» **EXERCISE DATA**
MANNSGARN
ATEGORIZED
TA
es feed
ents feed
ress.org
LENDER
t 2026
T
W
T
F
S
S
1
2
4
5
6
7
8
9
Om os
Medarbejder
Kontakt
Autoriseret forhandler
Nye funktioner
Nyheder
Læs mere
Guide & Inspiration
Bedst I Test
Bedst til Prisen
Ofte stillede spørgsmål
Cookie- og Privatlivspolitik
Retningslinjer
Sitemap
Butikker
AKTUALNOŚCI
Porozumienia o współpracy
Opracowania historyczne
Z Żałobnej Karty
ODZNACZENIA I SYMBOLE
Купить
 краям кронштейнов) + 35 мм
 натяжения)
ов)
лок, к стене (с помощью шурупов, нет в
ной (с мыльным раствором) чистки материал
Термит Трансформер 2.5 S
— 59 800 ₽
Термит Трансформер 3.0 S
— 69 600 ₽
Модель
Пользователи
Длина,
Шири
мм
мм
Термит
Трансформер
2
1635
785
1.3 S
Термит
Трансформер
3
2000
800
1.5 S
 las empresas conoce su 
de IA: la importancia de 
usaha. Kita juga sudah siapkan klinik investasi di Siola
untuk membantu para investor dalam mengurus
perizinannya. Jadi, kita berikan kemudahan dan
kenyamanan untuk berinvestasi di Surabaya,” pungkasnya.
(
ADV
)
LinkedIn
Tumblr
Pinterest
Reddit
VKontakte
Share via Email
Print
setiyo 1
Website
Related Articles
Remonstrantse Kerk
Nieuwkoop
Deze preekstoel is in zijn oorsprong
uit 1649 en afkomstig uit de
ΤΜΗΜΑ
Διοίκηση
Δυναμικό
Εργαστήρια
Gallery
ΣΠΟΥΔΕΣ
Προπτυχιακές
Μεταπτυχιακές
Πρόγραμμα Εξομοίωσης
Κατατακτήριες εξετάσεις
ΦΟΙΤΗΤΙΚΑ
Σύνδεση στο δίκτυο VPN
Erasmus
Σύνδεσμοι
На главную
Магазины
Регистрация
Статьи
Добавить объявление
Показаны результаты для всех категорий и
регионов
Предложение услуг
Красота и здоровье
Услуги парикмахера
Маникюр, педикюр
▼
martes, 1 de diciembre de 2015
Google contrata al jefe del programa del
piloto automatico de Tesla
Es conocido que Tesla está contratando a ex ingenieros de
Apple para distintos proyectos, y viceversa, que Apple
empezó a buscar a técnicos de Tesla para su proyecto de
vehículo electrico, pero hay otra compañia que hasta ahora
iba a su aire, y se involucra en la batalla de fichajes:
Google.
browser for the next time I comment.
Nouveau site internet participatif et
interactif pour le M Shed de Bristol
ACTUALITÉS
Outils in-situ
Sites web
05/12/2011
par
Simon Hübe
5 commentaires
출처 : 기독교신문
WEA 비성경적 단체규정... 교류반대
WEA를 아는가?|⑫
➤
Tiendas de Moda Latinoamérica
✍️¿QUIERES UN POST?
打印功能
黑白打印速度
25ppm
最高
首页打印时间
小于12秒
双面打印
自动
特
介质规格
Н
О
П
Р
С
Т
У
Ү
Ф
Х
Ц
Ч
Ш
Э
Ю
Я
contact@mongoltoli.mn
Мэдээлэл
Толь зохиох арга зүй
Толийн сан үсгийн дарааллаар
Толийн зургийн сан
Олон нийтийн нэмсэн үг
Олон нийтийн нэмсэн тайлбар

» **WORK TO BE COMPLETED**
Can you return the lines from the first one up to and including the line with "Porozumienia o współpracy", reproduced without any change?

» **ANSWER TO THIS PROBLEM**
MANNSGARN
ATEGORIZED
TA
es feed
ents feed
ress.org
LENDER
t 2026
T
W
T
F
S
S
1
2
4
5
6
7
8
9
Om os
Medarbejder
Kontakt
Autoriseret forhandler
Nye funktioner
Nyheder
Læs mere
Guide & Inspiration
Bedst I Test
Bedst til Prisen
Ofte stillede spørgsmål
Cookie- og Privatlivspolitik
Retningslinjer
Sitemap
Butikker
AKTUALNOŚCI
Porozumienia o współpracy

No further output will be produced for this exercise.